Iran's new parliament speaker says talks with US 'futile'
TEHRAN-Agence France-Presse
Iran's parliament speaker Mohammad-Bagher Ghalibaf said any negotiations with the United States would be "futile" as he delivered his first major speech to the conservative-dominated chamber on May 31.
Ghalibaf, a former commander of the Revolutionary Guards' air force, was elected speaker on May 28 after February elections that swung the balance in the legislature towards ultra-conservatives.
The newly formed parliament "considers negotiations with and appeasement of America, as the axis of global arrogance, to be futile and harmful," said Ghalibaf.
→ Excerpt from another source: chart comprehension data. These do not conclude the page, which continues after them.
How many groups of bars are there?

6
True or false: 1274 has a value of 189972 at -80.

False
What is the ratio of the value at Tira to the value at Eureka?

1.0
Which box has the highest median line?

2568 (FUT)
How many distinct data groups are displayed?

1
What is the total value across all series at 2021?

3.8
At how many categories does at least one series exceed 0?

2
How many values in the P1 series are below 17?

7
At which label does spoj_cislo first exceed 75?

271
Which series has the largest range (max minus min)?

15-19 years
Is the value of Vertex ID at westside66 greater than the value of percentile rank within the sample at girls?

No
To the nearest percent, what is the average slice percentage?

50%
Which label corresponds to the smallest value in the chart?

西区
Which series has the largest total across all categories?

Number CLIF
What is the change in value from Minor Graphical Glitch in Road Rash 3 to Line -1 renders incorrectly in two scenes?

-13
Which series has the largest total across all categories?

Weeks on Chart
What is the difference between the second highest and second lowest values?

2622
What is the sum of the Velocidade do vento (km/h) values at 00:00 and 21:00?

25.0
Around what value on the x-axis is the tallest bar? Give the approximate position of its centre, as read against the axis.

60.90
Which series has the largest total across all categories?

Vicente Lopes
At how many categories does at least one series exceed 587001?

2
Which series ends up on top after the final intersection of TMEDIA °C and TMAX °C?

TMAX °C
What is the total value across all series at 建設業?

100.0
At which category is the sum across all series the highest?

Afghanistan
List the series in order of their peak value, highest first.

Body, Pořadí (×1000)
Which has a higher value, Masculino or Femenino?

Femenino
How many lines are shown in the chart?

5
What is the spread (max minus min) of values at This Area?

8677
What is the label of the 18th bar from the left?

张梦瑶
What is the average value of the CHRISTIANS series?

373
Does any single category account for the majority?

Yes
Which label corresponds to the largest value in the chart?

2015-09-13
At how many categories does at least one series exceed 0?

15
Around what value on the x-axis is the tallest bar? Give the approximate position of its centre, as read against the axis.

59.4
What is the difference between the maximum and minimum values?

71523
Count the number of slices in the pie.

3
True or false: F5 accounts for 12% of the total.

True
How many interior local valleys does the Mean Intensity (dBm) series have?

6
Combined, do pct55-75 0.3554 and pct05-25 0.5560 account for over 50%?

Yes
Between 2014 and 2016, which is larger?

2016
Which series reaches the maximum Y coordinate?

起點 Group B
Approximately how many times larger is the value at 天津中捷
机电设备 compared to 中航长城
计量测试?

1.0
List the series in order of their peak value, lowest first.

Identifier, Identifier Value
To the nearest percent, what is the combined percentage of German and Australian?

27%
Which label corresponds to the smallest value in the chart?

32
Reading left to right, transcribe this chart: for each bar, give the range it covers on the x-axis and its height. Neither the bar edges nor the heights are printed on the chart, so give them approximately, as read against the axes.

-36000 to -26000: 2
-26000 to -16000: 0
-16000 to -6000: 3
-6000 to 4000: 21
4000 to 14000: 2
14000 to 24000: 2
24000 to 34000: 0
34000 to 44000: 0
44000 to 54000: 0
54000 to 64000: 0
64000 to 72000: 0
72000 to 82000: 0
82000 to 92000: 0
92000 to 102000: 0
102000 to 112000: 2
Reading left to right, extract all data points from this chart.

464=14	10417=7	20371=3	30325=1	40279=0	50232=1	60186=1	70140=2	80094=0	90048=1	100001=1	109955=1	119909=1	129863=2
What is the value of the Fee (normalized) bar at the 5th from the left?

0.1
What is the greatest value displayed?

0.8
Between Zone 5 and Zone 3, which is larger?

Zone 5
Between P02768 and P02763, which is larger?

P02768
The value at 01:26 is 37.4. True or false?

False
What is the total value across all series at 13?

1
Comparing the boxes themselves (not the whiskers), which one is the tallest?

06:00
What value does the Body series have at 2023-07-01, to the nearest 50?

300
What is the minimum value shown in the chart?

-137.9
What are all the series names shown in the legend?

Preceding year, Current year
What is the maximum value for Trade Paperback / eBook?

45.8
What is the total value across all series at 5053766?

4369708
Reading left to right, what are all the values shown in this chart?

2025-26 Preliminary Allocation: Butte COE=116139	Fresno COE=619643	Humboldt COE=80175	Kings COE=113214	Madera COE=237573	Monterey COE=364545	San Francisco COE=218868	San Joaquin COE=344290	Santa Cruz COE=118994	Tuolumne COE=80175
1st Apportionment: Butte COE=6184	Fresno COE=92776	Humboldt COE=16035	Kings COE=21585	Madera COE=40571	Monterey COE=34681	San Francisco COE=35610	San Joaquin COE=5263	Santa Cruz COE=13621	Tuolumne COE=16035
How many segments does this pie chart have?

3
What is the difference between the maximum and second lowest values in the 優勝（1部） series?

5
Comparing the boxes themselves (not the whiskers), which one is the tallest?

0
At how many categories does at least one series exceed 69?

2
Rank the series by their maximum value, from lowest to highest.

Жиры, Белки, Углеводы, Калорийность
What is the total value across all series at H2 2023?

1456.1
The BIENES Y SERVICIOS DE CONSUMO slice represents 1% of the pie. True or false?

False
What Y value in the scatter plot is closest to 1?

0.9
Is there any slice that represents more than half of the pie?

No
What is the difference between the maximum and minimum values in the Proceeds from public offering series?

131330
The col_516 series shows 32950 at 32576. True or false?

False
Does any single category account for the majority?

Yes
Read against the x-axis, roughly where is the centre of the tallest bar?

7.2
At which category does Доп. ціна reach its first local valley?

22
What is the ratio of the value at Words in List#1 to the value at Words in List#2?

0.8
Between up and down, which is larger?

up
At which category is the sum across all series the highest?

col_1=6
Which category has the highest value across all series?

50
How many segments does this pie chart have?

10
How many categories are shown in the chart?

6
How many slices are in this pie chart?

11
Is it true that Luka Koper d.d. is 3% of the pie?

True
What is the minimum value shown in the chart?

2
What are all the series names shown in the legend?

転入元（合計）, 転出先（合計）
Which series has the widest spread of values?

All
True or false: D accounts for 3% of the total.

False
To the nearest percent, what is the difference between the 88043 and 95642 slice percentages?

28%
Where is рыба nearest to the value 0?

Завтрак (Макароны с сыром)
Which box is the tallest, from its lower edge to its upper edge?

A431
He also vowed revenge for the U.S. drone attack in January that killed Qasem Soleimani, the commander of the Guards' foreign operations arm.
"Our strategy in confronting the terrorist America is to finish the revenge for martyr Soleimani's blood," he told lawmakers in a televised address.
This, he said, would entail "the total expulsion of America's terrorist army from the region".
Decades-old tensions between Tehran and Washington have soared in the past year, with the sworn arch enemies twice appearing to come to the brink of a direct confrontation.
The tensions have been rising since 2018, when President Donald Trump withdrew the U.S. from a landmark nuclear accord and began reimposing crippling sanctions on Iran's economy.
That was followed by the U.S. drone strike near Baghdad airport in January that killed Soleimani, a hugely popular figure in the Islamic republic.
Days later, Iran fired a barrage of missiles at U.S. troops stationed in Iraq in retaliation, but Trump opted against taking any military action in response.
Ghalibaf called for ties to be improved with neighbours and with "great powers who were friends with us in hard times and share significant strategic relations", without naming them.
The 58-year-old Ghalibaf is a three-time presidential candidate who lost out to current incumbent Hassan Rouhani at the last election in 2017.
The newly elected speaker had also served as Tehran mayor and the Islamic republic's police chief before taking up his latest post.